Затворник Пелевин

Алексей Шепелев
Пелевин частично признавал публичность-популярность эпохи СМИ, примерно до начала ХХI века, а новую цифровую реальность соцсетей и прочего – отринул. (В то время он коротко стригся, почти «под бандоса брился» – что само по себе уже было неким эпатажем, не токмо восторженные дамы, а даже критики не остались равнодушны!)
В одной из своих последних статей старожил-зоил, кстати, одногодок Пелевина и Дугина – Александр Кузьменков заявляет, что наше всё «сдулся», и что «и завсегда-то у него и была одна тема», что всё, дескать, есть ничто или ничего, дзен-буддизм энтот дрянной, да ещё над этой литературно-картонной бездной потрясание колокольцами шутовской шапчонки – отнюдь не «вровень с колокольнями», а так, мишура каламбуров там всяких, столь всем милые неуклюжие намёки на личность бро кукуратора…
Пелевин разрабатывает свою заветную тематику основательно и последовательно – как руду добывает, выгружает… вырабатывает – как электричество. И здесь именно примечательна и значима связь между писателем и человеком, их единство. Внутренняя свобода. Которая была у Венечки Ерофеева, у Льва Толстого – с большими ограничениями, как стремление. Но есть ведь и некая реализация. Конечно, Кастанеда. Конечно, Сэлинджер. Тот же Платон Беседин указывает на ещё один типологический «прототип» Пелевина – американского автора-отшельника Томаса Пинчона (причём ещё здравствующего, 1937 г.р.).

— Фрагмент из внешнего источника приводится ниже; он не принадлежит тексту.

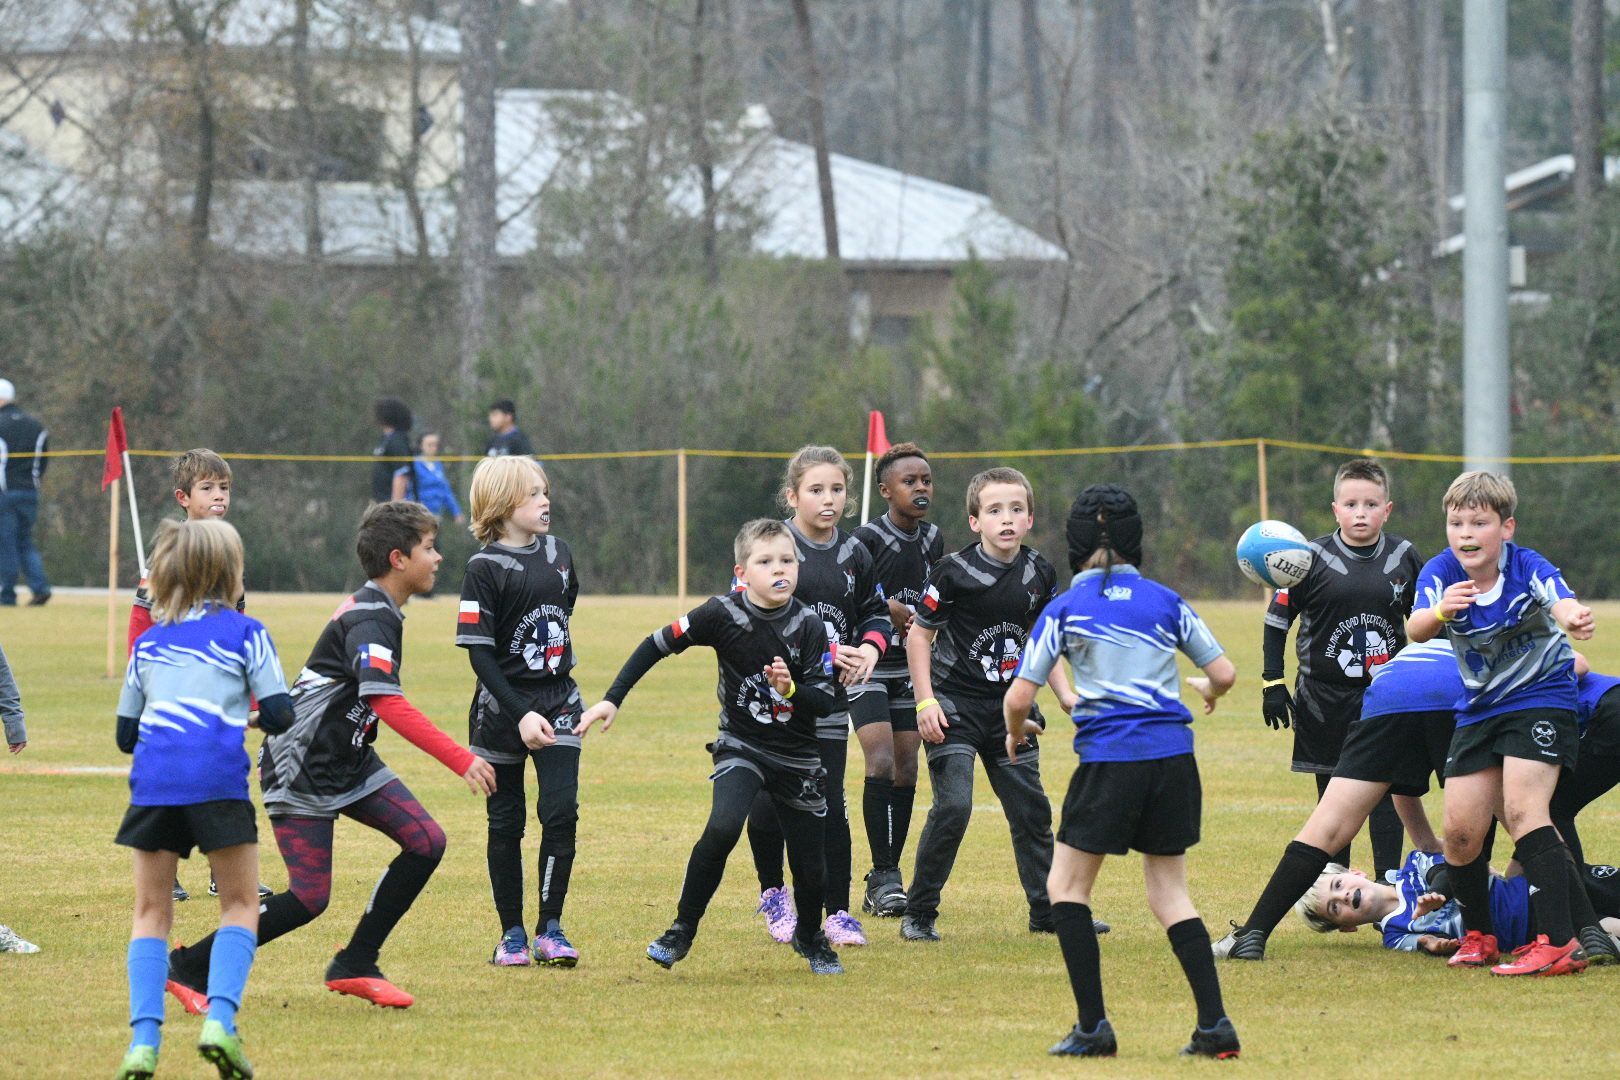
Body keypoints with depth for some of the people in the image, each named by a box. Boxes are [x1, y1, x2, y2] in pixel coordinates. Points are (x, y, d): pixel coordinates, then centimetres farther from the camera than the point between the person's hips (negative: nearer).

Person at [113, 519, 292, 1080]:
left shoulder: (149, 641, 19)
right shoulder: (245, 632, 8)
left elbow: (126, 733, 21)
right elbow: (278, 715, 2)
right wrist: (258, 715, 25)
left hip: (153, 782, 3)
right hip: (217, 781, -3)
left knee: (151, 912, 12)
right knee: (240, 904, 11)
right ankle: (219, 1019, -11)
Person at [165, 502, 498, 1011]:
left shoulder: (375, 611, 11)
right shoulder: (370, 621, -21)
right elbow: (388, 704, -34)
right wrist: (461, 760, -37)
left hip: (348, 760, 10)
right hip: (301, 772, -10)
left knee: (426, 842, -6)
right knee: (309, 897, -12)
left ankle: (354, 966, 3)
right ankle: (191, 968, 4)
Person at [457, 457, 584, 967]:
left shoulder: (557, 553, 4)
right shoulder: (485, 569, -12)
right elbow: (479, 652, -16)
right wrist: (521, 715, -21)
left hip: (558, 700, 4)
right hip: (503, 708, -4)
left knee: (561, 811, -10)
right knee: (506, 824, 5)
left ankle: (550, 928, -3)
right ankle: (512, 933, 15)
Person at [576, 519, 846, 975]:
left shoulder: (808, 625, -13)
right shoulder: (723, 614, -15)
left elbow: (827, 702, -12)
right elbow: (656, 645, -6)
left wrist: (792, 689, -32)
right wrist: (611, 700, -9)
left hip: (798, 760, 2)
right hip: (741, 746, -2)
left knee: (810, 864, 6)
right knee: (723, 828, -28)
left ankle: (809, 938, 38)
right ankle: (682, 931, -12)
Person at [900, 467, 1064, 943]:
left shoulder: (1039, 574, 2)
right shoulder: (955, 571, -14)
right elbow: (919, 633, -6)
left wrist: (1065, 695, 9)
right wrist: (926, 701, -13)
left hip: (1008, 707, 5)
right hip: (954, 703, -5)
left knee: (1031, 809, 8)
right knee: (953, 806, -16)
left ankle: (1048, 912, 21)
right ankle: (918, 914, -4)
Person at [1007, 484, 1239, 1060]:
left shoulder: (1064, 609, 0)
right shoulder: (1165, 601, 8)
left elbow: (1018, 698, -2)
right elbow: (1224, 674, 10)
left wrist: (1015, 736, 20)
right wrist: (1205, 688, 34)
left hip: (1110, 761, -4)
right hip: (1174, 757, 4)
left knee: (1067, 886, 11)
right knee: (1169, 893, 13)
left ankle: (1093, 1027, 3)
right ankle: (1215, 1024, 2)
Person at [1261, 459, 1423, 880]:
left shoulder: (1405, 558, 1)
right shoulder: (1313, 559, -7)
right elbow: (1277, 619, 0)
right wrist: (1272, 684, -4)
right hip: (1326, 698, -1)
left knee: (1387, 794, 0)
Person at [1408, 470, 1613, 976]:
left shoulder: (1527, 568, -20)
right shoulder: (1442, 571, -11)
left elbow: (1562, 602, -40)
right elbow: (1414, 630, -28)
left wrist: (1574, 618, -65)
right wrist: (1440, 612, -52)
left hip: (1541, 698, -5)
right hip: (1479, 708, 5)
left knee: (1522, 811, -22)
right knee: (1460, 830, -1)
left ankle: (1560, 943, -27)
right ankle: (1477, 935, 22)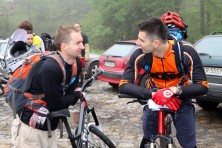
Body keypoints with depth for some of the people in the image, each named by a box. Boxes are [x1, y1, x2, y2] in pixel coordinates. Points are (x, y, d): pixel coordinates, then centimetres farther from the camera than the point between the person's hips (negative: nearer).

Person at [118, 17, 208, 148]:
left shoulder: (186, 52, -28)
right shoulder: (139, 55, -24)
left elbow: (203, 86, -25)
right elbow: (124, 85, -25)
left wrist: (175, 90, -42)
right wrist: (153, 94, -40)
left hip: (181, 100, -1)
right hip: (154, 99, 1)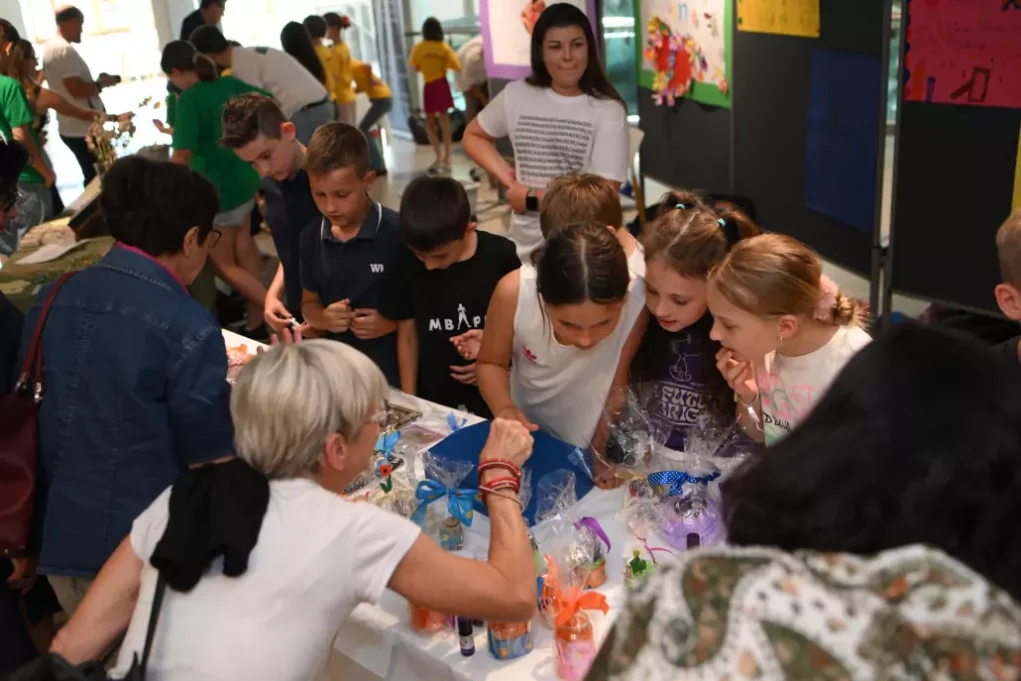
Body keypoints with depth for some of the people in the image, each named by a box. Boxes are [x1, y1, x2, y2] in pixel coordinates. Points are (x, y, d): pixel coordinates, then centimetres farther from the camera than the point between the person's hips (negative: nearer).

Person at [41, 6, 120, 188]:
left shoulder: (50, 48, 14)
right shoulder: (66, 50, -18)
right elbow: (77, 89, -25)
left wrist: (96, 83, 14)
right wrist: (101, 83, -10)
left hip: (69, 127, 10)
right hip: (84, 128, -10)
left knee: (92, 176, 18)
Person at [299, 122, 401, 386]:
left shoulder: (398, 234, -17)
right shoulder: (311, 238, 0)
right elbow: (309, 302, 12)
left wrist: (392, 323, -21)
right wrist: (324, 318, -9)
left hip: (395, 371, -4)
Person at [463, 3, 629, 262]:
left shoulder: (608, 111, -10)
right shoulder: (515, 96, 1)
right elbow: (473, 136, 16)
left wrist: (531, 198, -10)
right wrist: (507, 178, 1)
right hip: (526, 247, 3)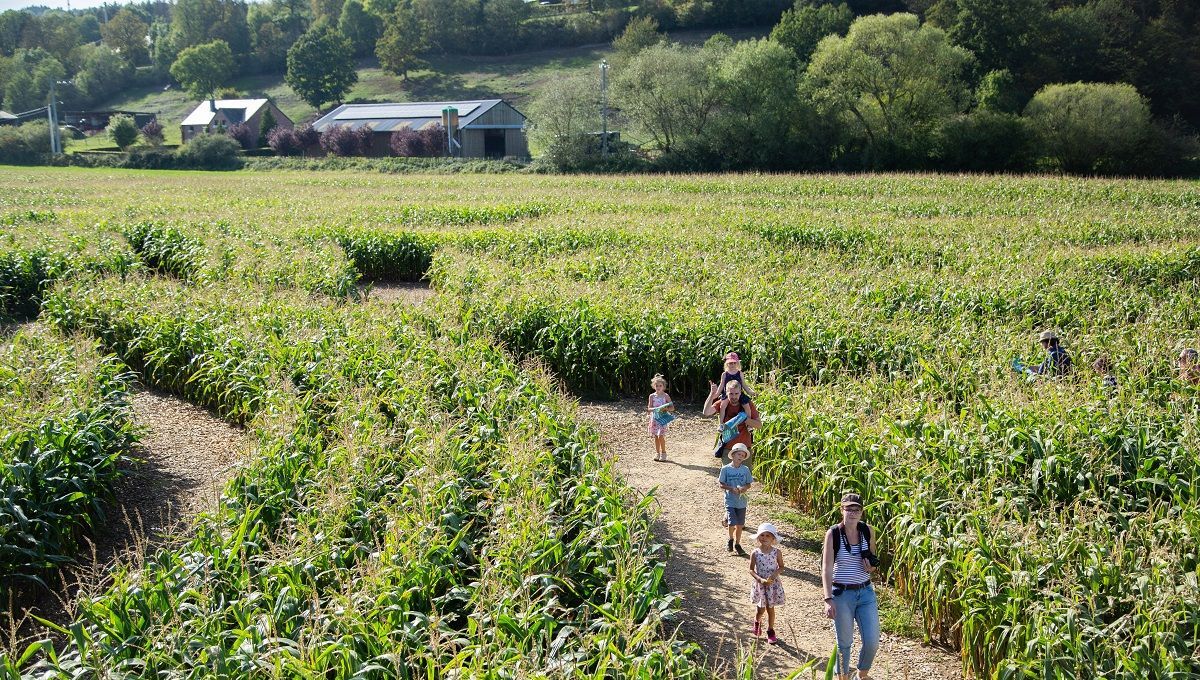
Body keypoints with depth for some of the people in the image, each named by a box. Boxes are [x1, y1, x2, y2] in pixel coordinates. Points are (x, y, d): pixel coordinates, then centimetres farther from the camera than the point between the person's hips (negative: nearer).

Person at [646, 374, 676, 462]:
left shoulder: (665, 396, -1)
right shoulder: (652, 396, 4)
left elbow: (672, 408, -2)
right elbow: (649, 408, 2)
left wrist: (665, 409, -20)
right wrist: (655, 409, -18)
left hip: (663, 418, -3)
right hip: (654, 418, 3)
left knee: (661, 436, -10)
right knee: (656, 436, 7)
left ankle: (663, 453, 3)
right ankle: (657, 453, 16)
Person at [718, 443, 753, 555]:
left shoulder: (745, 469, 1)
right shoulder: (726, 469, -6)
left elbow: (749, 484, 8)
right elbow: (721, 484, -2)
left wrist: (744, 488, -14)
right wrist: (732, 489, -17)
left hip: (742, 502, 3)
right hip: (730, 501, -3)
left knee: (740, 525, 7)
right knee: (732, 524, -12)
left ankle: (737, 544, 26)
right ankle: (731, 539, 17)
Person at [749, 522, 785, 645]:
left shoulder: (777, 552, -8)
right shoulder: (755, 553, -9)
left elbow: (781, 567, 2)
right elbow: (751, 570, -5)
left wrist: (774, 574, -18)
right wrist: (760, 579, -19)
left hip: (773, 584, 0)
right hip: (759, 585, 0)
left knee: (770, 608, 7)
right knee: (760, 609, 7)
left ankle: (770, 631, 23)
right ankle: (757, 623, 40)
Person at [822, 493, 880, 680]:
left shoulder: (868, 532, -1)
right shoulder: (833, 534, -12)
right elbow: (826, 568, -15)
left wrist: (872, 566, -9)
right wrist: (828, 599, -23)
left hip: (866, 592, 3)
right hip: (842, 594, -3)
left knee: (872, 642, 3)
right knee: (845, 643, 8)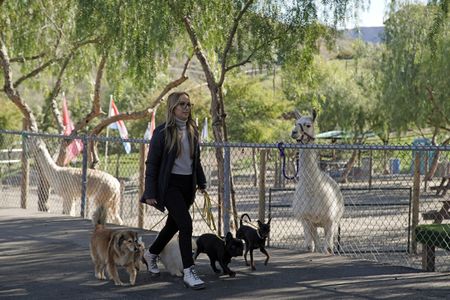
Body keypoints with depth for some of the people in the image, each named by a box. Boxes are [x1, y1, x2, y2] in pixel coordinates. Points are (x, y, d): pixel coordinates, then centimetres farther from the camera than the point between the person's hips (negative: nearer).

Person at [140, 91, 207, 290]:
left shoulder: (192, 130, 7)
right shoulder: (162, 132, -10)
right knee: (186, 223, -18)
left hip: (188, 184, 7)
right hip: (170, 184, -7)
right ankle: (189, 272, -15)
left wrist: (201, 182, 16)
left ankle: (151, 254, 41)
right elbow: (152, 163, -8)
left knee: (174, 224, 16)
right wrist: (150, 193, -11)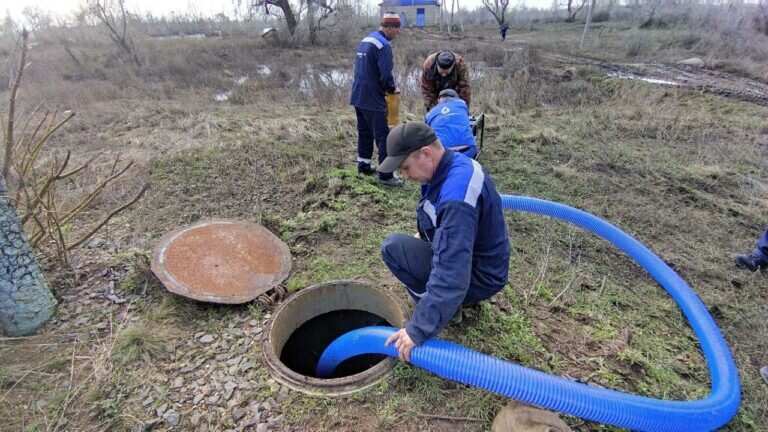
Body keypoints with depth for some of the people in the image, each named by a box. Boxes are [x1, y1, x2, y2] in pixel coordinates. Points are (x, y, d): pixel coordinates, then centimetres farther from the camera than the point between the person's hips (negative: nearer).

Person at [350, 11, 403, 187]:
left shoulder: (365, 40, 14)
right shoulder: (383, 45, -15)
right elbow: (385, 75, -22)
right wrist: (392, 89, -2)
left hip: (358, 96, 9)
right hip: (372, 99, -9)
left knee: (364, 132, 18)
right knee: (383, 136, -5)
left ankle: (363, 166, 27)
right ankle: (385, 175, -2)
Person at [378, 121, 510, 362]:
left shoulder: (456, 196, -35)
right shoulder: (456, 164, -4)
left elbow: (451, 275, -39)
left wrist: (418, 330, -34)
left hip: (478, 275, -9)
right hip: (472, 254, 9)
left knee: (393, 247, -18)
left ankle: (448, 308, -3)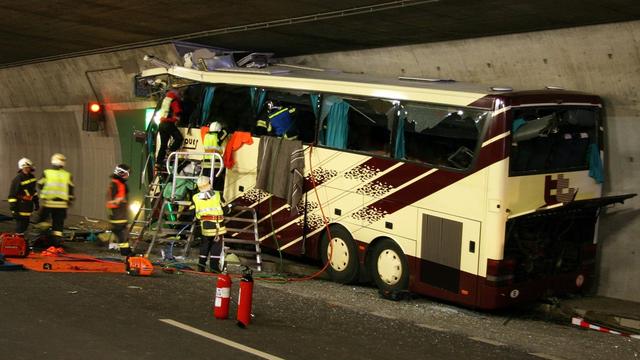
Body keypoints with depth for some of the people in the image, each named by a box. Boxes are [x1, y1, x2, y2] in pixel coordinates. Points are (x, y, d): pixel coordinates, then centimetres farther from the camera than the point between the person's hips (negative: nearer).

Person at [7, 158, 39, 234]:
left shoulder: (31, 177, 9)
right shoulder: (17, 179, -15)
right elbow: (12, 195, -16)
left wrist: (36, 202, 22)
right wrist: (13, 208, -20)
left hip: (29, 205, 8)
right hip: (21, 205, -8)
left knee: (26, 223, 12)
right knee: (20, 224, -9)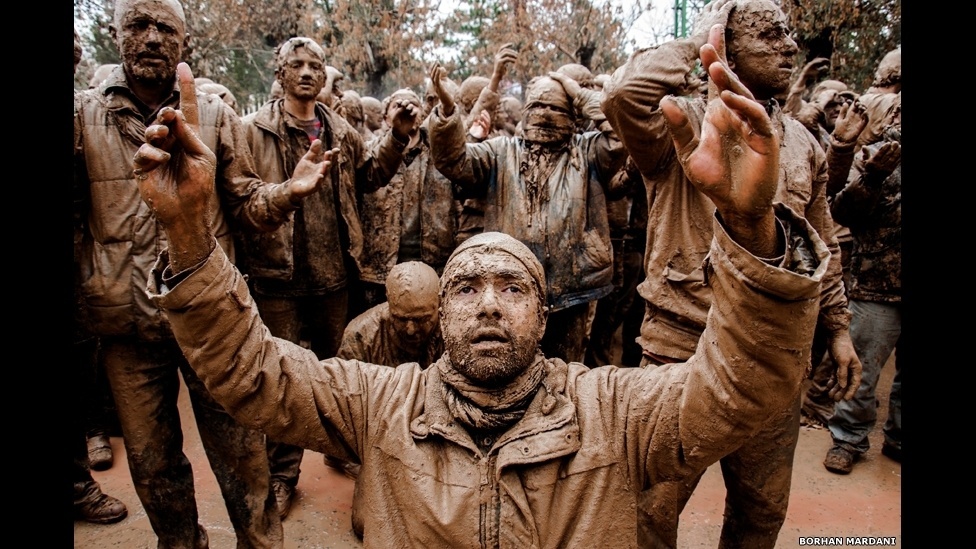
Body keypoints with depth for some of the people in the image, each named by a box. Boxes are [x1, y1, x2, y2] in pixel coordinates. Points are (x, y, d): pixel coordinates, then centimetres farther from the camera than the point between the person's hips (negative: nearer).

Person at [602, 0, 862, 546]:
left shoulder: (803, 141, 10)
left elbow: (822, 244, 17)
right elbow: (624, 92, -30)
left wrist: (839, 327, 15)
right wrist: (694, 47, -14)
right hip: (683, 344, -5)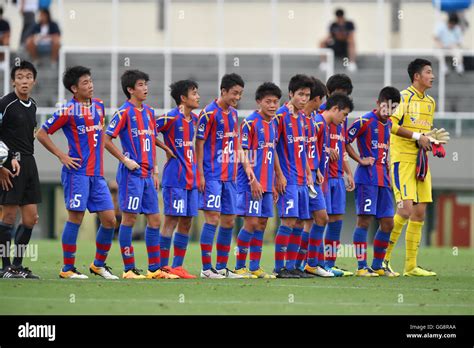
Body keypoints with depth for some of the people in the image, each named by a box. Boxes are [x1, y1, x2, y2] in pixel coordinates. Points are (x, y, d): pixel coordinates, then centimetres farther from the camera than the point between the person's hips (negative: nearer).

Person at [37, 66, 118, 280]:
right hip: (77, 172, -6)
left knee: (109, 220, 3)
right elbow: (42, 134, -4)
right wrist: (61, 156, -8)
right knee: (76, 217, -7)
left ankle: (99, 264, 18)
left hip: (97, 173, 6)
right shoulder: (68, 110, -8)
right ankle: (68, 269, 0)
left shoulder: (98, 106, 11)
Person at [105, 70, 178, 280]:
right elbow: (107, 140, -12)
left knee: (154, 220, 7)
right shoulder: (124, 112, -8)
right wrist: (125, 160, -15)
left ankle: (154, 268, 13)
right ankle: (128, 269, -1)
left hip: (147, 175, 8)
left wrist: (154, 171, 17)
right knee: (129, 217, -5)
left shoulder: (149, 112, 15)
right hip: (132, 174, -8)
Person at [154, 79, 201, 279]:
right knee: (171, 220, -7)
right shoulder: (171, 118, -11)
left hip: (191, 178, 8)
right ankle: (164, 266, -4)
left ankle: (177, 265, 12)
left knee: (186, 222, 7)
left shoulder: (194, 119, 14)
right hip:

Кто ещё в этом ряду? Фигура, о которой не говорят в «серьёзной» литературе, – популярный российский автор неоэзотеризма Вадим Зеланд, о коем тоже неизвестно, где он живёт и есть ли он вообще – и родственен он Пелевину не только тёмными очками, но, как мне кажется, и идейно. В любом случае, ряд этот невелик.
Амброз Бирс – может быть, и невольно – перещеголял всех. Он вообще исчез. Как дон Хуан, дон Хенаро и прочие воины из их магической партии. Как в получившемся негероическим финале биографической книги Эммануэля Каррера её герой Лимонов, не исчезнувший реально, говорит о своих мечтаниях: вот бы стать беззубым нищим при стенах мечети где-нибудь в Самарканде, раствориться и сгинуть. «Что касается меня, – написал Бирс в последнем письме, – то я отправляюсь отсюда завтра в неизвестном направлении». Чем не эпиграф к жизнеописанию Пелевина?
Были отшельники в литературе, в том числе и русской, вроде бы и вынужденные, но в тоже время как будто и добровольные, которые просто не могли в этом мире жить иначе, – прошу прощения за трюизмы и за сопоставление – такие личности, как Даниил Андреев или Велимир Хлебников. Были люди, которые в 70-80-е всерьёз относились к книгам Кастанеды. Говорят, что таков, например, был Андрей Тарковский.
Но Пелевину образ Кастанеды, как и его образы, гораздо ближе не только идейно, для него именно это стало поведенческой стратегией. По большому счёту, мне кажется, вся эта тема мухоморов, столь близкая в разговорчиках обывателю, как и столь близкая беседам нынешних «продвинутых» тема ашрамов – ерундистика. Потому как в нашем многострадальном отечестве мы имеем величайшую – в том числе и культурную, и даже как бы метафизическую – алкотрадицию, идущую, если взять только блестящую на солнце и в тени верхушку айсберга, из того же Южинского - ерофеевско-мамлеевскую. Пелевин шарахается то на Восток, то на Запад, но якорь «Шатунов» и «Петушков» его держит крепко.
А вот где писатель-отшельник живёт, как и почему фактически отвергнувшись общества, никакая не ерунда. Не во Владимирском Централе и не в Персии, но живёт и существует интеллектуально и виртуально в каком-то интеллектуально-виртуальном пространстве, много лет немыслимом без старых и новых его книжек. В самых пронзительных абзацах последней декады Пелевин пугающе близко подходит, как бы подбегает к христианству, едва ли не к проповеди, но тут же, спохватившись, отбегает – всё же времена не те, даже Нью-эйдж и постмодерн уже в прошлом, остаётся неуязвимой лишь буддистская пустота.